Roberts, a post-polio quadriplegic who spent most of his day in an iron lung, entered the University of California, Berkeley in 1963 and soon dozens more people with severe disabilities, hearing about him, enrolled too. "I'm paralyzed from the neck down, not the neck up," Roberts would say.

He and his friends started the Physically Disabled Students' Program, dedicated to solving any problem that stood between a student with a disability and academic achievement. That meant finding attendants to help them get to class or tracking down engineering majors who could quickly fix a broken wheelchair, since sending a chair back to a dealer could keep a student out of class for weeks.

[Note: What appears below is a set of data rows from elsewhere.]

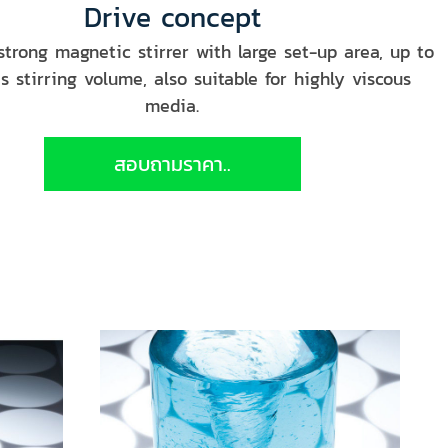
Drive concept
trong magnetic stirrer with large set-up area, up to
es stirring volume, also suitable for highly viscous
media.
สอบถามราคา..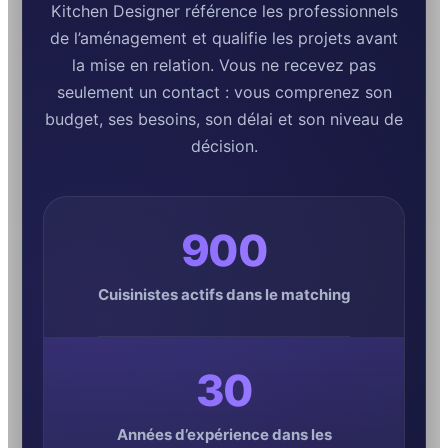
Kitchen Designer référence les professionnels
de l’aménagement et qualifie les projets avant
la mise en relation. Vous ne recevez pas
seulement un contact : vous comprenez son
budget, ses besoins, son délai et son niveau de
décision.
900
Cuisinistes actifs dans le matching
30
Années d’expérience dans les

Starkloff returned to St. Louis determined to raise money to set up something similar. It was a few years later that a romance blossomed with Colleen Kelly, the attractive physical therapist who worked at St. Joseph's. They started dating, which created a bit of a scandal at the nursing home, especially when Colleen would visit his room and lock the door.

Once they married, they raised money for Paraquad. The group got the city to put wheelchair lifts on buses, install sidewalk curb cuts and build those wheelchair-accessible apartments Max had dreamed about. Paraquad became a model for other independent living centers around the country. There are now more than 450 of them around the country, according to the National Council on Independent Living.

And Max Starkloff became a model for other disabled people around the country. He and Colleen were the parents of three children. In addition to starting Paraquad, they more recently the Starkloff Disability Institute.  A funeral mass was celebrated for Starkloff today in St. Louis.